Copy each of the records below word for word, keeping every line in its original order.

▶ **Source records**:
-------

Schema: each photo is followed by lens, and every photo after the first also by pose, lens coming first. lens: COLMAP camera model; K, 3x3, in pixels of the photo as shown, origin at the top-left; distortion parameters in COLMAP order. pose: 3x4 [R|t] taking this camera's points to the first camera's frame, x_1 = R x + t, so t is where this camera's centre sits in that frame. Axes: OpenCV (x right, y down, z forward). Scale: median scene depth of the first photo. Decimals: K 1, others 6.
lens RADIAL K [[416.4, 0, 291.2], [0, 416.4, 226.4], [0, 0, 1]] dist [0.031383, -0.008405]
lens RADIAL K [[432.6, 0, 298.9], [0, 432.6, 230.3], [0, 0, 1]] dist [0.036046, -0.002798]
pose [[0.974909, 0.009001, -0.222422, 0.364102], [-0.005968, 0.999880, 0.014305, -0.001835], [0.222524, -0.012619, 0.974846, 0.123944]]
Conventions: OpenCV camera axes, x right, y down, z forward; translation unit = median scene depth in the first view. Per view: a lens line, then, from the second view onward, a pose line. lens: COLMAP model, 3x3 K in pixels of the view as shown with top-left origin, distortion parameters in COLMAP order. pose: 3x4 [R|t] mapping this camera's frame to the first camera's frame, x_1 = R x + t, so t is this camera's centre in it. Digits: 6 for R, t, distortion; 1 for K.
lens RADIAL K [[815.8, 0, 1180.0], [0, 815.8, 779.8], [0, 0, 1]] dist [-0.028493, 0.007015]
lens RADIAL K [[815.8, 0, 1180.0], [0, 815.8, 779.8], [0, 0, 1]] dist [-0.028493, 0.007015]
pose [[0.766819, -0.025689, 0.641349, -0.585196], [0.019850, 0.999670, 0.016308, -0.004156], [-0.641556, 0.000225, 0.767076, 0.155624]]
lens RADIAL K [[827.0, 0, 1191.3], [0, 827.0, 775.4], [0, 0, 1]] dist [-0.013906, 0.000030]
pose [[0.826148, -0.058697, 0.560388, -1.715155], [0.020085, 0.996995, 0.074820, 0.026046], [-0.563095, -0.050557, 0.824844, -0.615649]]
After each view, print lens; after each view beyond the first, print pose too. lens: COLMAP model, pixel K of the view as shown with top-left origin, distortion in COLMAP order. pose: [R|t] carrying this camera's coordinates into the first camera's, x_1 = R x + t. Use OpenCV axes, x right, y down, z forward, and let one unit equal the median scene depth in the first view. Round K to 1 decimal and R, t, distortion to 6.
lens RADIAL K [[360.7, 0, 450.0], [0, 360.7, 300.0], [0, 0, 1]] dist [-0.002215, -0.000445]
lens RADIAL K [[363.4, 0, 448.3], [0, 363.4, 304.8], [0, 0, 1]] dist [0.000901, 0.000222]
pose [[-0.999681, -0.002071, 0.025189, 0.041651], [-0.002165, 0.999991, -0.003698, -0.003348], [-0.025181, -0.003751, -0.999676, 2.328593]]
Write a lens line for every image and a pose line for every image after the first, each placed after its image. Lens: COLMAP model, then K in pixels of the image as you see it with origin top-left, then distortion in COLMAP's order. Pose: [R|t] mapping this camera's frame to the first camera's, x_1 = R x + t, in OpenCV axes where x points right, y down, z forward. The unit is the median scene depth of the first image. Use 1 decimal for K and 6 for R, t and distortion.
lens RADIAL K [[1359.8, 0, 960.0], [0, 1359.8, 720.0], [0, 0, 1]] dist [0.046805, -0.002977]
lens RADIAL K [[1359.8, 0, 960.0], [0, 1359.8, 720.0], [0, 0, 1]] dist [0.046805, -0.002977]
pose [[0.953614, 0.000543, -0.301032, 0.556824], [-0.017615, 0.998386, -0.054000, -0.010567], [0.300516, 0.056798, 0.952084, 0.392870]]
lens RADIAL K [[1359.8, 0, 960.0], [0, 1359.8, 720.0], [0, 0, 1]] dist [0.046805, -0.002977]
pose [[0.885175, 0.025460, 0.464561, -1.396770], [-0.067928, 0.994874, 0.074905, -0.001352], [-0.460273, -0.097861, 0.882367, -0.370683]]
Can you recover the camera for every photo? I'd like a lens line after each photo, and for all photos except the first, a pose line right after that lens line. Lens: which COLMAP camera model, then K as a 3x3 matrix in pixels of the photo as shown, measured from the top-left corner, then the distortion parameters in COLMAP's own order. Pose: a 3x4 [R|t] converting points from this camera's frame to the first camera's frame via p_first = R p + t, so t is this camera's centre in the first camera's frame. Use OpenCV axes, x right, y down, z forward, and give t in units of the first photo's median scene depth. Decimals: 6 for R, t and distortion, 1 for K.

-------

▶ **Task answer**:
Schema: each photo is followed by lens, and every photo after the first also by pose, lens coming first. lens: COLMAP camera model; K, 3x3, in pixels of the photo as shown, origin at the top-left; distortion parameters in COLMAP order. pose: 3x4 [R|t] taking this camera's points to the first camera's frame, x_1 = R x + t, so t is where this camera's centre sits in that frame. Axes: OpenCV (x right, y down, z forward). Scale: median scene depth of the first photo. Decimals: K 1, others 6.
lens RADIAL K [[416.4, 0, 291.2], [0, 416.4, 226.4], [0, 0, 1]] dist [0.031383, -0.008405]
lens RADIAL K [[432.6, 0, 298.9], [0, 432.6, 230.3], [0, 0, 1]] dist [0.036046, -0.002798]
pose [[0.974909, 0.009001, -0.222422, 0.364102], [-0.005968, 0.999880, 0.014305, -0.001835], [0.222524, -0.012619, 0.974846, 0.123944]]
Conventions: OpenCV camera axes, x right, y down, z forward; translation unit = median scene depth in the first view. Per view: a lens line, then, from the second view onward, a pose line. lens: COLMAP model, 3x3 K in pixels of the view as shown with top-left origin, distortion parameters in COLMAP order. pose: 3x4 [R|t] mapping this camera's frame to the first camera's frame, x_1 = R x + t, so t is this camera's centre in it. Digits: 6 for R, t, distortion; 1 for K.
lens RADIAL K [[815.8, 0, 1180.0], [0, 815.8, 779.8], [0, 0, 1]] dist [-0.028493, 0.007015]
lens RADIAL K [[815.8, 0, 1180.0], [0, 815.8, 779.8], [0, 0, 1]] dist [-0.028493, 0.007015]
pose [[0.766819, -0.025689, 0.641349, -0.585196], [0.019850, 0.999670, 0.016308, -0.004156], [-0.641556, 0.000225, 0.767076, 0.155624]]
lens RADIAL K [[827.0, 0, 1191.3], [0, 827.0, 775.4], [0, 0, 1]] dist [-0.013906, 0.000030]
pose [[0.826148, -0.058697, 0.560388, -1.715155], [0.020085, 0.996995, 0.074820, 0.026046], [-0.563095, -0.050557, 0.824844, -0.615649]]
After each view, print lens; after each view beyond the first, print pose too. lens: COLMAP model, pixel K of the view as shown with top-left origin, distortion in COLMAP order. pose: [R|t] carrying this camera's coordinates into the first camera's, x_1 = R x + t. Use OpenCV axes, x right, y down, z forward, and let one unit equal the median scene depth in the first view. Round K to 1 decimal and R, t, distortion to 6.
lens RADIAL K [[360.7, 0, 450.0], [0, 360.7, 300.0], [0, 0, 1]] dist [-0.002215, -0.000445]
lens RADIAL K [[363.4, 0, 448.3], [0, 363.4, 304.8], [0, 0, 1]] dist [0.000901, 0.000222]
pose [[-0.999681, -0.002071, 0.025189, 0.041651], [-0.002165, 0.999991, -0.003698, -0.003348], [-0.025181, -0.003751, -0.999676, 2.328593]]
Write a lens line for every image and a pose line for every image after the first, each placed after its image. Lens: COLMAP model, then K in pixels of the image as you see it with origin top-left, then distortion in COLMAP's order. Pose: [R|t] mapping this camera's frame to the first camera's, x_1 = R x + t, in OpenCV axes where x points right, y down, z forward. The unit is the median scene depth of the first image. Use 1 decimal for K and 6 for R, t and distortion.
lens RADIAL K [[1359.8, 0, 960.0], [0, 1359.8, 720.0], [0, 0, 1]] dist [0.046805, -0.002977]
lens RADIAL K [[1359.8, 0, 960.0], [0, 1359.8, 720.0], [0, 0, 1]] dist [0.046805, -0.002977]
pose [[0.953614, 0.000543, -0.301032, 0.556824], [-0.017615, 0.998386, -0.054000, -0.010567], [0.300516, 0.056798, 0.952084, 0.392870]]
lens RADIAL K [[1359.8, 0, 960.0], [0, 1359.8, 720.0], [0, 0, 1]] dist [0.046805, -0.002977]
pose [[0.885175, 0.025460, 0.464561, -1.396770], [-0.067928, 0.994874, 0.074905, -0.001352], [-0.460273, -0.097861, 0.882367, -0.370683]]
Can you recover the camera for every photo? I'd like a lens line after each photo, and for all photos except the first, a pose line right after that lens line. Lens: which COLMAP camera model, then K as a 3x3 matrix in pixels of the photo as shown, measured from the top-left corner, then the distortion parameters in COLMAP's own order. Pose: a 3x4 [R|t] converting points from this camera's frame to the first camera's frame via p_first = R p + t, so t is this camera's centre in the first camera's frame. Use OpenCV axes, x right, y down, z forward, and give t in units of the first photo's median scene depth. Decimals: 6 for R, t and distortion, 1 for K.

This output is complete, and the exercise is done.